Dieu veille sur Abraham (Gn 20,6-7), sur Jacob (Gn 28,15) ; même la vente de Joseph par ses frères est providentielle (Gn 45,8 ; 50,20). La mémoire de ces bienfaits conduit à la confiance et à l’espérance : les fils d’Israël seront nourris au désert (Ex 16,15-18). Cependant, après chaque événement de salut ils recommencent à murmurer (Ex 14,11 ; 16,2-3 ; Nb 14,2-4). Plus tard, sous les Juges, les fils d’Israël tombent régulièrement dans l’idolâtrie, mais Dieu suscite alors une oppression puis un sauveur providentiel (Jg 2,11-19). Depuis Adam les épreuves aboutissent soit à un oubli de Dieu, soit à un sursaut de conversion, lorsque le peuple demande un secours (Nb 21,4-9). L’impiété ne conduit qu’à la mort (Dt 30,15-20 ; Ps 1,6) ; sans Dieu, vaines sont les entreprises humaines (Gn 11,1-9 ; Ps 127,1). Au contraire, la fidélité à Dieu et le refus de le tenter (cf. Ps 95,8-9) donnent l’imagination et le courage utiles pour collaborer au salut (Jdt 8,12-16). Car Dieu reste caché (Is 45,15), et les prophètes n’ont cessé d’affirmer que l’idolâtrie des fils d’Israël, toujours centrée sur des dieux sensibles, ne conduisait qu’à la catastrophe.
Dieu a la maîtrise de la prophétie (Is 44,7) ; il dispose de tout, du bonheur et du malheur (Is 45,7 ; Am 3,6) ; il donne le pouvoir à qui il veut (Jr 27,5-6 ; Jn 19,11 ; Rm 13,1). L’homme propose et Dieu dispose (Pr 16,1 ; 19,21 ; Si 11,14 ; 39,31 ; Rm 9,14-18). Cependant, la perception de la providence n’est pas spontanée (Is 55,8-9) : elle n’est nullement passive, car elle suppose conversion et prière (Ps 65,7-14 ; Mt 6,25-34), pour reconnaître que Dieu est un bon pasteur (Ps 23,1-6 ; Jn 10,11), proche des détails de la vie quotidienne : « Même vos cheveux sont tous comptés » (Mt 10,10). De manière semblable, Paul reconnaît que les difficultés de sa mission en Asie sont providentielles, et le conduisent en Europe (Ac 16,6-10).

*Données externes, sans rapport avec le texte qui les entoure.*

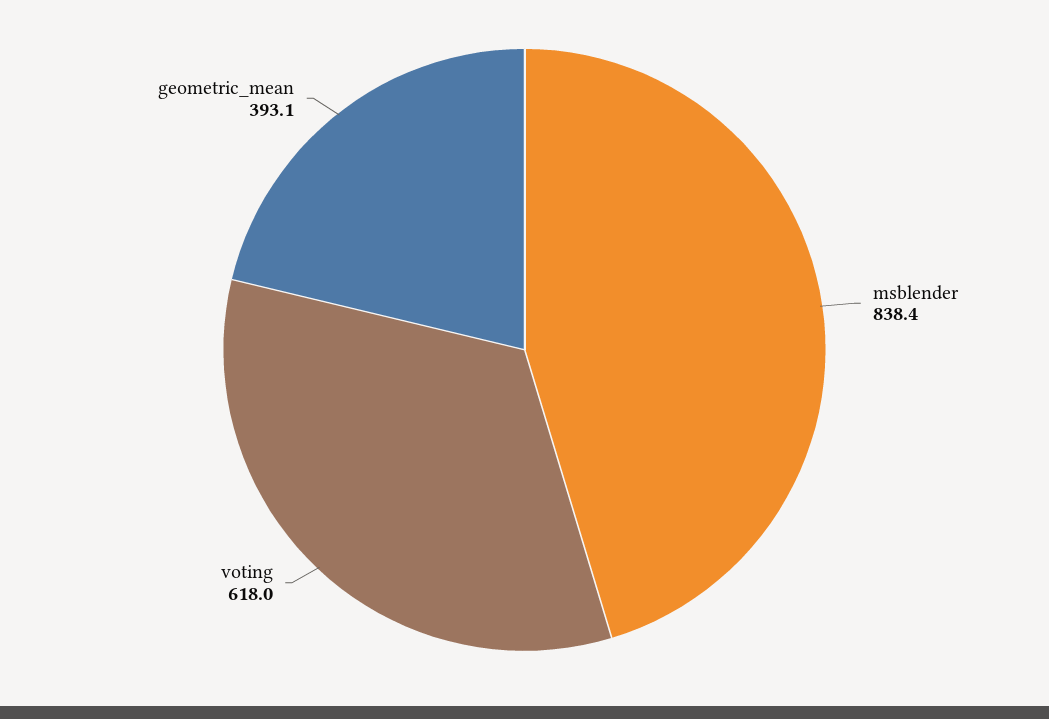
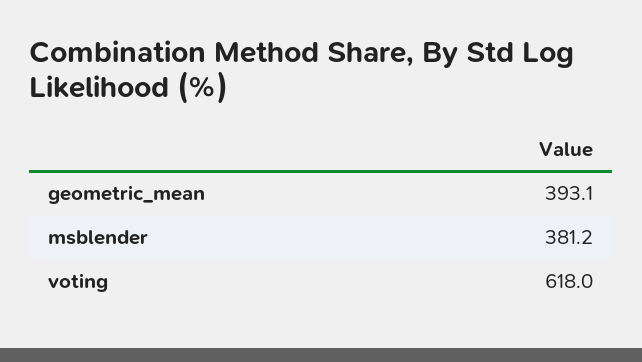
msblender: 838.4 -> 381.2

Les épreuves de la vie, dont le modèle est la traversée du désert, sont des humiliations pour que l’homme reconnaisse sa dépendance (Dt 8,2-5 ; 2 Co 12,7-9), mais s’il se fie à la providence il ne sera pas tenté au-delà de ses forces (1 Co 10,13). Davantage : certains personnages reçoivent une mission adverse, qui apparaît ensuite comme providentielle : ainsi, c’est Dieu qui endurcit le cœur du Pharaon lors de la sortie d’Égypte (Ex 7,3-5) ; ou encore, c’est Judas qui en livrant Jésus contribue sans le savoir à l’accomplissement des Écritures (Ac 1,16). Paul affirme que tout concourt au bien de ceux qui aiment Dieu (Rm 8,28-39). C’est une œuvre de l’Esprit et de la résurrection du Christ. En effet, les disciples de Jésus, qui refusaient l’annonce de la Passion (Mt 16,21-23), ont d’abord été scandalisés par la croix du Christ (Mt 26,31 ; cf. Lc 24,17-21) ; mais c’est ainsi qu’il a manifesté l’amour providentiel du Père (Lc 23,46 ; Jn 20,17).